O peixe no Japão é sacana
Visitei o maior mercado de peixe do mundo, o Tsukiji, a meio da manhã, quando já as pedras começavam a ser limpas. Mesmo assim vi de tudo, desde caranguejos de pernas gigantes a linguados, passando por polvos. Encontrei também uma caixa cheia de fugu, uma espécie de peixe-balão tão famoso como iguaria como por ser potencialmente venenoso. Ao lado, estava um peixe amanhado, branco, sem grande atrativo, que descobri ser o mesmo fugu, agora sem o fígado que faz dele uma roleta-russa.
O antecessor longínquo do Tsukiji é o mercado que o primeiro xógum da família Tokugawa criou no século XVII para o seu castelo ser abastecido de peixe fresco. Tóquio chamava-se então Edo e o imperador vivia em Quioto, sem qualquer poder. Foi o derrube do último xógum, há 150 anos, que devolveu à família imperial o protagonismo, movendo-se para a rebatizada Tóquio (capital do Leste) e instalando-se no antigo castelo, que hoje é um palácio.
Presumo que o imperador Akihito, cuja dinastia reivindica 2600 anos, é tão fã de peixe como os súbditos e, como apaixonado por biologia marinha, terá o Tsukiji em alta conta. A mim, que gosto de visitar mercados de peixe, confesso que fiquei bem impressionado e garanto que isso é dizer muito, pois sou de Setúbal, onde o Mercado do Livramento é reputado pela variedade desde o século XIX. Mas ficou para a próxima visita uma ida ao leilão de atuns que se faz todas as madrugadas. Neste ano, um de 212 quilos foi vendido por 74 milhões de ienes, 680 mil euros à cotação atual. Mas o recorde é de 2013, quando um atum de 222 quilos foi arrematado por 155 milhões de ienes, 1,4 milhões de euros, por uma cadeia de restaurantes de sushi.

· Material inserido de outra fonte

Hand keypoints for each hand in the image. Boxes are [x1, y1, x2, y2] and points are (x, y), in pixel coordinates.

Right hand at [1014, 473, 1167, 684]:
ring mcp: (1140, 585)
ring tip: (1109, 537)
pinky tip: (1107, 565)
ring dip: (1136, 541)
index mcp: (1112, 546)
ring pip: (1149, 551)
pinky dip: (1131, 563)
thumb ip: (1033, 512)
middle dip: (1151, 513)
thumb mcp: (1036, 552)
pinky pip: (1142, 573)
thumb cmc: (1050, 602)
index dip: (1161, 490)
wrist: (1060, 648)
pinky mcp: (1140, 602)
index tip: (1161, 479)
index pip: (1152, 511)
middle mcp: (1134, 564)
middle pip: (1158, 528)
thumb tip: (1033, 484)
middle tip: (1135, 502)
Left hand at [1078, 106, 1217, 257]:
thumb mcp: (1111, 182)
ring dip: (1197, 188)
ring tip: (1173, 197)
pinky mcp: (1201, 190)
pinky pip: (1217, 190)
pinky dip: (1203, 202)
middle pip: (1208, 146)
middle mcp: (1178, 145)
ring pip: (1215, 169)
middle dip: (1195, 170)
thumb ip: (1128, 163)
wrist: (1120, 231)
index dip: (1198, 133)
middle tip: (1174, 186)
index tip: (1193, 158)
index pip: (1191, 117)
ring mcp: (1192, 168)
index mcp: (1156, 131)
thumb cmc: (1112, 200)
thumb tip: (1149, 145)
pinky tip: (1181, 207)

São doidos por bom peixe os japoneses, não é mito (chamam-lhe sacana, que é de onde vem a nossa palavra para gente fresca). As estatísticas costumam considerá-los os maiores consumidores do mundo, só atrás de pequenos países como as Maldivas. Os portugueses andam no grupo da frente, razão por que muitos japoneses, quando nos visitam, regressam com boa memória da nossa gastronomia.

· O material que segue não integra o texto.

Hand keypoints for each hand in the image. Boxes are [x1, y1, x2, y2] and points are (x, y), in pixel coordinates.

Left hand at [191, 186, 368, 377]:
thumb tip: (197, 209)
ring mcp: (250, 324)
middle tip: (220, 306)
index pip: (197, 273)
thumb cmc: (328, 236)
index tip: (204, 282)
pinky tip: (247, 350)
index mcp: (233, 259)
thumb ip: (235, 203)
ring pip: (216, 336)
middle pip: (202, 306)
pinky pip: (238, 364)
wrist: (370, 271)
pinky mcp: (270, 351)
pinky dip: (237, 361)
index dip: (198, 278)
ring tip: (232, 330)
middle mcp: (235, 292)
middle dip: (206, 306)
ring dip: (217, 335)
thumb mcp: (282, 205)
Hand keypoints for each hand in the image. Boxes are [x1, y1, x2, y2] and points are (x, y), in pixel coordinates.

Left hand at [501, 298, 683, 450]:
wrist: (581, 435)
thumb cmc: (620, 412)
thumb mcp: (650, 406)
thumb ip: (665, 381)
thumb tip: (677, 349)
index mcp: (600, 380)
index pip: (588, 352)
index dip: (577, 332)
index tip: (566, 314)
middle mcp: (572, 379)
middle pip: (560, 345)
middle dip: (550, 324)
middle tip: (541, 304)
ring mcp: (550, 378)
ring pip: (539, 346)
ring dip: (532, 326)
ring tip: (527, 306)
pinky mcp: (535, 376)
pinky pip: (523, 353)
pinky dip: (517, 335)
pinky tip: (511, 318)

O peixe na grelha português sabe-lhes bem, como me disse o chef de um restaurante em Toranomon, que há uns anos percorreu a nossa costa. Foi capaz de enumerar várias terras, como a Nazaré. E tinha como única decoração do pequeno restaurante um galo de Barcelos de uns cinco centímetros, que me mostrou com orgulho. Abro uma exceção e ilustro por isso esta crónica com a foto, com o alerta de que o senhor Sugimoto me contou ter um galo de Barcelos em tamanho grande em casa, que, aliás, ficava logo por cima do restaurante. Tive de impedi-lo de subir.
E nisto de surpresas luso-japonesas, não resisto a contar que entrevistei uma historiadora em Tóquio que não só é especialista em história das relações entre os dois países (fomos os primeiros europeus a cá chegar, em 1543), como fala português, é casada com um português, tem casa em Setúbal e, adivinhem, até é minha vizinha nas férias. Aposto que conhece o Mercado do Livramento.